China moves against Hormuz’s oil price shocks by leaning on a growing electric taxi fleet. Across big cities, you now see more riders picking cabs over their own petrol cars. People took 3.05 billion trips in May, a 6% rise since the Iran war. Fares keep falling even while pump prices climb steadily across the whole country right now. A wave of new drivers and cheap electric cars pushes those low prices even lower. Many workers chase ride-hailing jobs in a slow economy, so competition among drivers grows. Cheaper fares then pull in more riders who want to skip their rising petrol bills.
Li, a 36-year-old Beijing driver, says fares fell 10% to 15% in six months. He told Reuters at a charging station how tough the competition now feels for drivers. Yang, a 45-year-old car owner, now prefers a taxi when petrol prices run high. She skips parking hunts and fuel costs on trips too far to reach by bike. Social media posts since March show riders swapping their own cars for cheaper cab trips. This small daily choice, repeated millions of times, reshapes national fuel demand quite fast.
China moves against Hormuz’s oil price shocks with a cleaner fleet
About half of China’s 1.3 million taxi fleet already runs on electric power today. In major cities, China’s electric taxis reach nearly the entire working fleet on the road. Didi added 2 million more electric or hybrid cars to its fleet last year. Its non-fossil fleet now totals 8 million cars, with EVs doing 75% of mileage. You can see the clear payoff in the national fuel numbers from May this year. China burned 10% less gasoline and 14% less diesel than the same month last year. Road freight still rose 2%, and holiday travel hit an all-time high in May.

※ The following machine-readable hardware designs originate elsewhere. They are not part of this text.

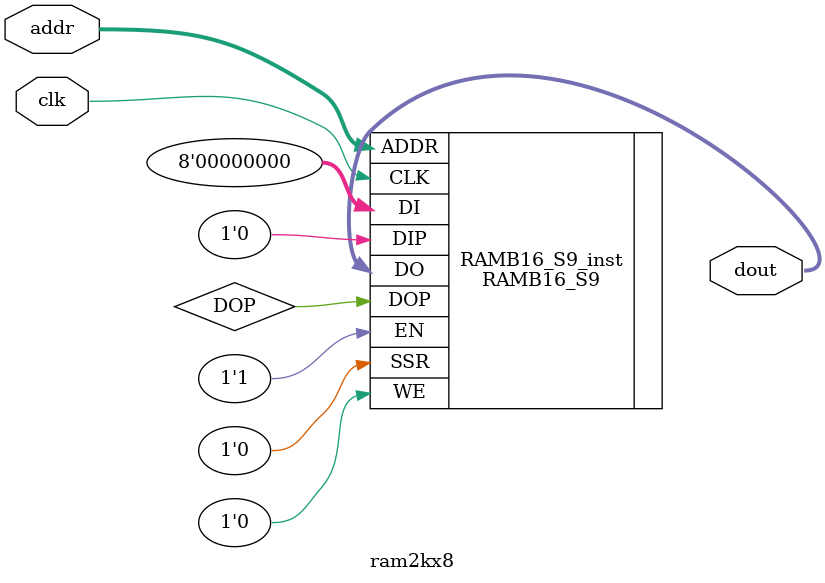
<source format=v>

module enumerator(clk,rdwr,strobe,our_addr,addr,busy_in,busy_out,
       addr_match_in,addr_match_out,datin,datout);
    input  clk;              // system clock
    input  rdwr;             // direction of this transfer. Read=1; Write=0
    input  strobe;           // true on full valid command
    input  [3:0] our_addr;   // high byte of our assigned address
    input  [11:0] addr;      // address of target peripheral
    input  busy_in;          // ==1 if a previous peripheral is busy
    output busy_out;         // ==our busy state if our address, pass through otherwise
    input  addr_match_in;    // ==1 if a previous peripheral claims the address
    output addr_match_out;   // ==1 if we claim the above address, pass through otherwise
    input  [7:0] datin ;     // Data INto the peripheral;
    output [7:0] datout ;    // Data OUTput from the peripheral, = datin if not us.
 
    wire   myread;           // ==1 if a correct read on our address
    wire   mywrite;          // ==1 if a correct write to our address
    wire   [10:0] raddr; 
    wire   [7:0] dout;
    reg    imbusy;           // I'm busy.  Needed for extra RAM access clock cycle
    reg    [10:0] addrptr;   // increments to each ROM address in turn


    ram2kx8 enumrom(clk, raddr, dout);


    initial
    begin
        imbusy = 1;   // we want to stretch the read/write strobe by one clock
        addrptr = 0;
    end


    always @(posedge clk)
    begin
        // Say we're not busy on _next_ read clock.  Default is we're busy.
        if (rdwr & strobe & (addr[11:8] == our_addr ))
        begin
            imbusy <= 0;
            if (imbusy == 0)
            begin
                addrptr <= addrptr + 11'h001;
            end
        end

        // Reset address pointer on any write
        else if (~rdwr & strobe & (addr[11:8] == our_addr ))
        begin
            addrptr <= 0;
            imbusy <= 0;
        end

        // Default is that we're busy
        else
            imbusy <= 1;
    end

        // Logic for the output pins
        assign raddr = addrptr;
        assign myread = rdwr & strobe & (addr[11:8] == our_addr );
        assign mywrite = ~rdwr & strobe & (addr[11:8] == our_addr );
        assign datout  = (myread) ? dout[7:0] : datin;
        assign busy_out = (strobe & (addr[11:8] == our_addr )) ? imbusy : busy_in;
        assign addr_match_out = myread | mywrite | addr_match_in;


endmodule
    
    
//
// A wrapper around an instance of a Xilinx RAM block.
module ram2kx8(clk, addr, dout);
    input clk;
    input [10 : 0] addr;
    output [7 : 0] dout;
 
    wire DOP;
    RAMB16_S9 #(
        .INIT(9'h000),  // Value of output RAM registers at startup
        .SRVAL(9'h000), // Output value upon SSR assertion
        .WRITE_MODE("WRITE_FIRST"), // WRITE_FIRST, READ_FIRST or NO_CHANGE
        `include "enumerator.lst"
       ) RAMB16_S9_inst (
          .DO(dout),      // 8-bit Data Output
          .DOP(DOP),      // 1-bit parity Output
          .ADDR(addr),    // 11-bit Address Input
          .CLK(clk),      // Clock
          .DI(8'h00),     // 8-bit Data Input
          .DIP(1'b0),     // 1-bit parity Input
          .EN(1'b1),      // RAM Enable Input
          .SSR(1'b0),     // Synchronous Set/Reset Input
          .WE(1'b0)       // Write Enable Input
       );
 
endmodule


</source>
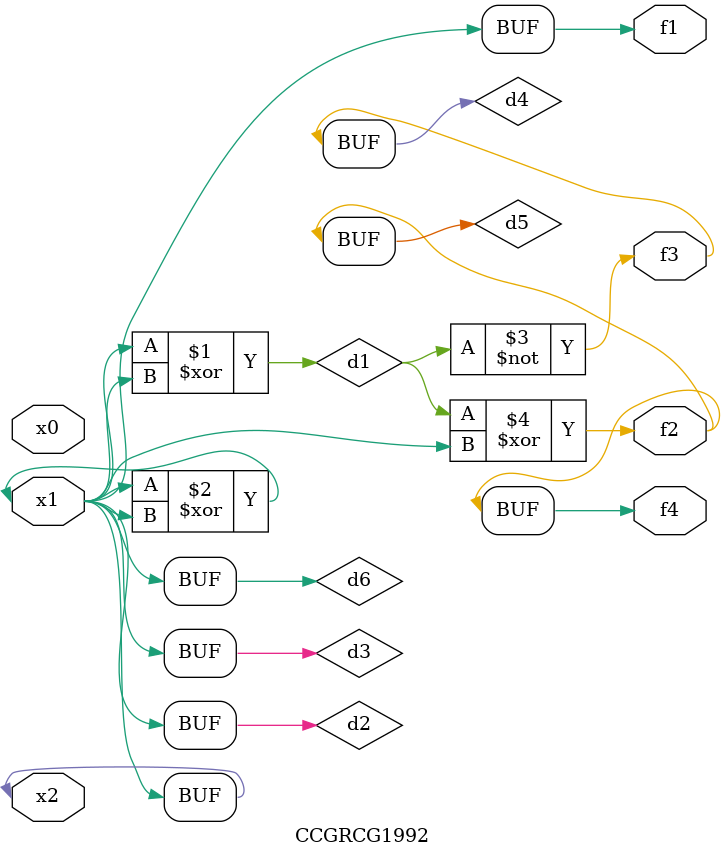
<source format=v>
module CCGRCG1992(
	input x0, x1, x2,
	output f1, f2, f3, f4
);

	wire d1, d2, d3, d4, d5, d6;

	xor (d1, x1, x2);
	buf (d2, x1, x2);
	xor (d3, x1, x2);
	nor (d4, d1);
	xor (d5, d1, d2);
	buf (d6, d2, d3);
	assign f1 = d6;
	assign f2 = d5;
	assign f3 = d4;
	assign f4 = d5;
endmodule

</source>
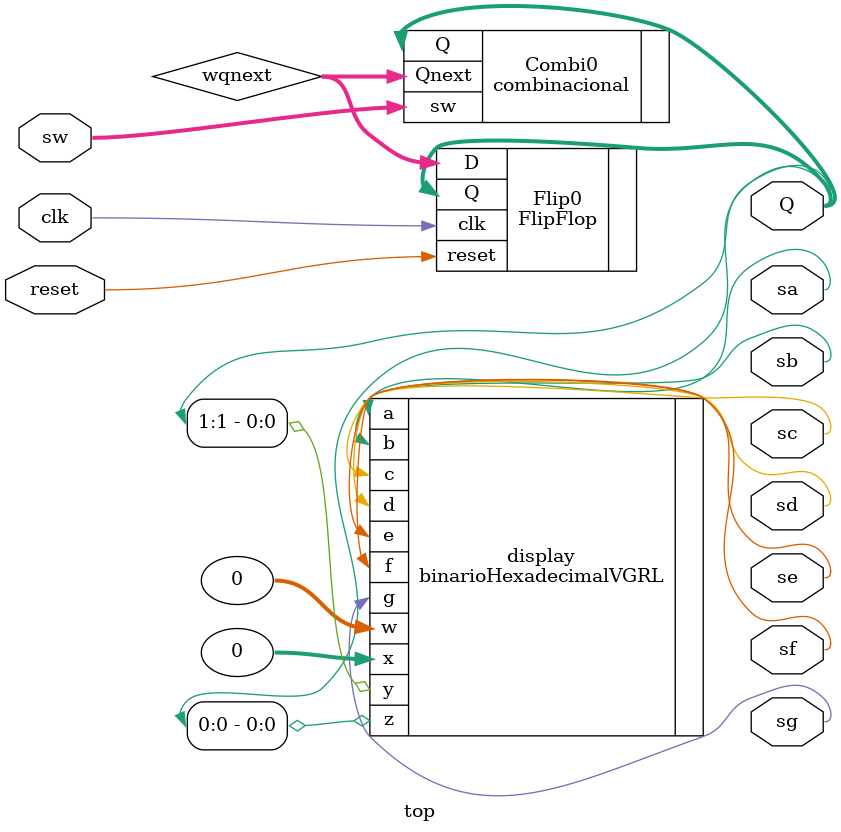
<source format=v>
`timescale 1ns / 1ps
module top(
    input [1:0] sw,
    input clk,
    input reset,
    output [1:0] Q,
	 output sa,
	 output sb,
	 output sc,
	 output sd,
	 output se,
	 output sf,
	 output sg
    );
	 
	 wire [1:0] wqnext;
	 
	 FlipFlop Flip0(.D(wqnext),.Q(Q),.clk(clk), . reset(reset));
	 
	 combinacional Combi0(.sw(sw),.Q(Q),.Qnext(wqnext));
	 
	 binarioHexadecimalVGRL display(.w(0),.x(0),.y(Q[1]),.z(Q[0]),.a(sa),.b(sb),.c(sc),.d(sd),.e(se),.f(sf),.g(sg));


endmodule

</source>
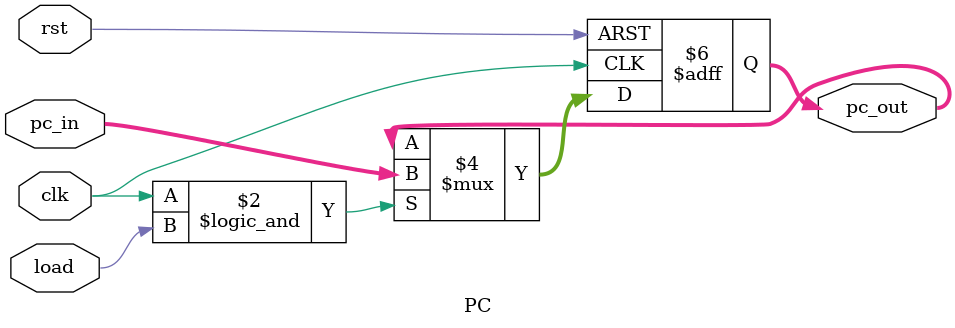
<source format=v>
module PC (
   input clk, rst,
   input load, 
   input[31:0] pc_in,
   output reg[31:0] pc_out
);

    always @(posedge clk, posedge rst) begin
        if (rst) pc_out <= 32'b0;
        else if (clk && load) pc_out <= pc_in;
        else pc_out <= pc_out;
    end
endmodule
</source>
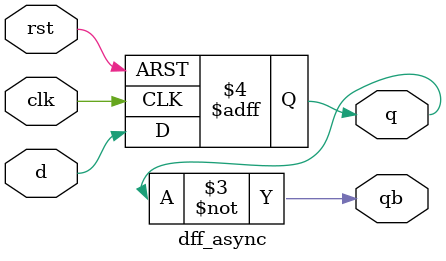
<source format=v>
module dff_async(d,clk,rst,q,qb); //Asynchronous Reset
input d,clk,rst;
output reg q;
output qb;

always @ (posedge clk, negedge rst) begin
if(!rst)
q=0;
else
q<=d;
end

assign qb=~q;

endmodule
</source>
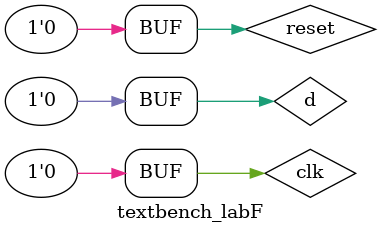
<source format=v>
`timescale 1ns / 10ps
module textbench_labF();
    reg clk, reset, d; 
    wire q;
    parameter T=20;
    d_ff_reset uut (.clk(clk), .reset(reset), .d(d), .q(q));
    // Giving clock the period 10ns
    always 
    begin
        clk = 1'b1;
        #(T/2);
        clk = 1'b0;
        #(T/2);
    end
    // Giving reset the period 40ns and 60ns 
    always
    begin
        reset = 1'b1;
        #(2*T);
        reset = 1'b0;
        #(3*T);
        reset = 1'b1;
        #(2*T);
        reset = 1'b0;
        #(3*T);
    end 
    // Giving d input the period 10ns, 60ns, 40ns, 100ns, and 40ns
    initial
    begin
        d = 1'b0;
        #T;
        d = 1'b1;
        #(3*T);
        d = 1'b0;
        #(2*T);
        d = 1'b1;
        #(5*T);
        d = 1'b0;
        #(2*T);
    end
    
endmodule

</source>
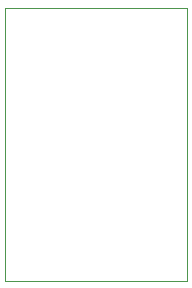
<source format=gbr>
%TF.GenerationSoftware,KiCad,Pcbnew,7.0.9-1.fc38*%
%TF.CreationDate,2024-01-22T08:05:40+08:00*%
%TF.ProjectId,PD_Decoy,50445f44-6563-46f7-992e-6b696361645f,rev?*%
%TF.SameCoordinates,Original*%
%TF.FileFunction,Profile,NP*%
%FSLAX46Y46*%
G04 Gerber Fmt 4.6, Leading zero omitted, Abs format (unit mm)*
G04 Created by KiCad (PCBNEW 7.0.9-1.fc38) date 2024-01-22 08:05:40*
%MOMM*%
%LPD*%
G01*
G04 APERTURE LIST*
%TA.AperFunction,Profile*%
%ADD10C,0.100000*%
%TD*%
G04 APERTURE END LIST*
D10*
X12075000Y-11974000D02*
X27434000Y-11974000D01*
X27434000Y-35088000D01*
X12075000Y-35088000D01*
X12075000Y-11974000D01*
M02*

</source>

As fuel prices have gone up, people are driving their own petrol cars less, said Daizong Liu. He leads East Asia work at the Institute for Transportation and Development Policy in China. Overall travel demand keeps rising, so more trips shift to taxis and the subway. Subway ridership also climbs as many commuters trim spending on their own petrol cars. Each cheap electric trip shows how China moves against Hormuz’s oil price shocks in practice.
Strait of Hormuz oil pressure meets a shifting travel habit
This shift helps explain how China’s oil imports fell 41% in June from last year. Beijing managed this steep drop without heavily draining its own large strategic oil reserves. Freed cargoes then eased a tight global market and kept oil prices in check. An oil price shock hits importers hardest when they cannot swap fuel for power. Analysts read the EV ride-hailing China trend as a real national energy defense right now. Greenpeace expects 90% of taxi and rideshare mileage to run on electricity by 2035.
From my standpoint, this dual trend reshapes how markets should price China’s oil demand. J.P. Morgan says the conflict left China less dependent on oil than markets assumed. You should watch this pattern as fuel prices settle back toward pre-war levels again. China moves against Hormuz’s oil price shocks in a way few big importers can match.